くらのすけの映画日記

「シネマラムール」の管理人くらのすけの映画鑑賞日記です。 なるべく、見た直後の印象を書き込んでいるのでネタバレがある場合があります。その点ご了解ください。

映画感想「黄金のアデーレ 名画の帰還」「山猫リュシュカ」「男にな

kurawan2015-12-01

「黄金のアデーレ 名画の帰還」
これはいい映画でした。史実を基にした作品ですが、過去と裁判抗争している現在を巧みに繰り返しながらの映像のテンポ、さらに、サスペンスフルな展開を所々に織り込んだストーリー構成のおもしろさ、しっかりした構図と、カメラワークも美しい。なかなかの秀作でした。監督は、サイモン・カーティスです。

映画は、第二次大戦前、クリムトがこの映画の主人公マリアの叔母アデーレを描いているいるシーンから始まる。金箔を剥がす手のアップからセリフが入り物語は、1995年のアメリカへ。

主人公マリアの甥のランドルは、新前の弁護士で、大手の法律事務所に就職したばかりで、やる気満々の場面へ。たまたま、マリアの叔母の絵がナチスによって奪われウィーンの美術館にあることを知り、マリアと一緒にオーストリアに渡り、返還を求めるが、当然拒否。そこで訴訟を起こすことに決めるも、オーストリアで起こすと莫大なカネがかかるので、諦めて帰国。マリアも納得するが、最初は金目当てだったランドルは、本来の正義を貫くべきだと思い、アメリカで訴訟できないか判例を探す。

事実とはいえ、この作品の良さは、マリアが執拗に取り戻すことに固執しない部分と、ランドルが、正義を主張すべく立ち向かうという構図を見事にストーリーに生かしていることです。

9ヶ月後、ランドルは、アメリカで訴訟を起こす方法を見つけ、再びマリアを担ぎ出す。そして、オーストリア政府を相手に返還請求をする。しかし、調停まで持ち込んだにもかかわらず、執拗にウィーンに戻ることを拒むマリアは、反故にしてしまう。かつて、ナチスに迫害され、必死の思いで脱出したウィーンへ戻ることに抵抗したのである。

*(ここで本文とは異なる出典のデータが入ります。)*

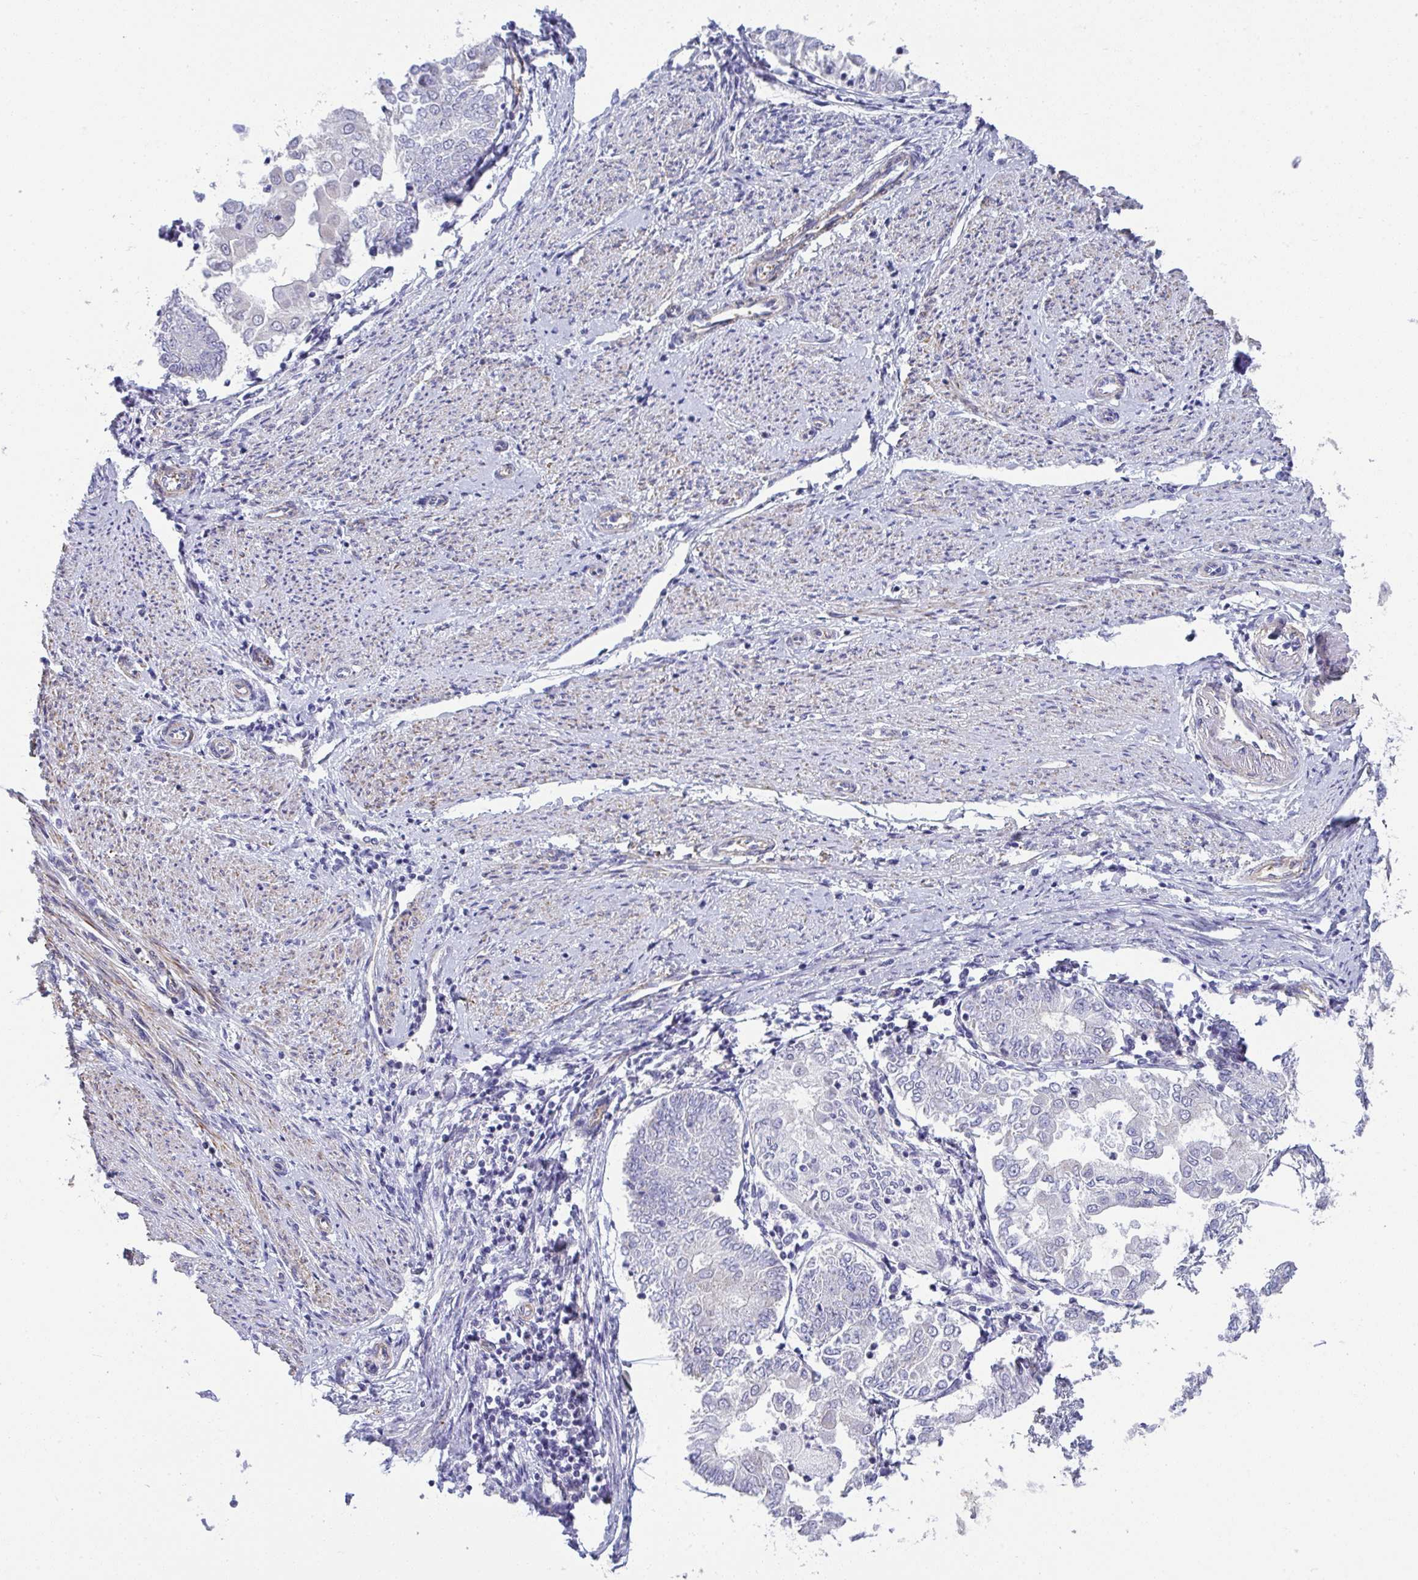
{"staining": {"intensity": "negative", "quantity": "none", "location": "none"}, "tissue": "endometrial cancer", "cell_type": "Tumor cells", "image_type": "cancer", "snomed": [{"axis": "morphology", "description": "Adenocarcinoma, NOS"}, {"axis": "topography", "description": "Endometrium"}], "caption": "This is a histopathology image of immunohistochemistry (IHC) staining of endometrial adenocarcinoma, which shows no staining in tumor cells.", "gene": "MYL12A", "patient": {"sex": "female", "age": 68}}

ストーリー展開で優れているのは、さりげなく登場する脇役が際立つことである。アメリカでの女判事、さらに最高裁での人間臭い判事、過去シーンで、マリアたちを逃す住民や、ウィーンでマリアたちを助けるジャーナリスト、サスペンスフルな脱出シーンも良い。それに、ストラディバリウスのチェロなど小道具も細かく映画を彩る。

単身ウィーンに乗り込んだランドルは、調停委員の場に、駆けつけたマリアを見つける。そして、調停委員はアデーレの姪のマリアにクリムトの作品すべて返還するという判決を下す。

ヘレン・ミレンのウィットの効いた存在感もストーリーを盛り上げるし、細かいところまで行き届いた美術も美しい。光の使い方も秀逸。

ラストはハッピーエンドになることは、史実ゆえわかっているものの、映画の面白さも兼ね備えた秀作でした。面白かったです。


「山猫リュシュカ」
昨日に続いて、エルンスト・ルビッチ特集の一本。例によってテンポよく展開するドタバタ劇の様相のラブストーリー。画面を円や縦枠、横枠、ギザギザなど様々な形で区切った画面で、変化を作り出し、リズムよく展開する物語に、逆回しなどのトリック撮影を多用した楽しい映像を作り出す。

とにかく、展開がリズミカルで、物語も、テンポが良いので、最後まで絶対に飽きがこないのがこの監督の最大の特徴だろうか。

物語は単純で、山賊の娘がリュシュカが、青年将校に恋をするが、さいごは、彼を恋焦がれる一人の女性に譲り、自分は予めの許嫁の基に戻るというほのぼのした純愛映画である。

何度もいうが、本当にポンポンと展開していく面白さを堪能できるえいがでした。


「男になったら」
この映画、ちょっとキュートでおしゃれなラブストーリーでした。

主人公は大富豪のおてんば娘。ある日、男装してダンスパーティーに出かけるのですが、そこで一人の男性と意気投合し、ラストは、ほんのり恋が成就。洒落た感満載の物語に、エルンスト・ルビッチ監督らしい、テンポの良いコミカルシーンが散りばめられ、リズミカルにストーリーが流れて、粋なラストシーンでエンディング。

45分ほどの中編ですが、ちょっとした映画でした。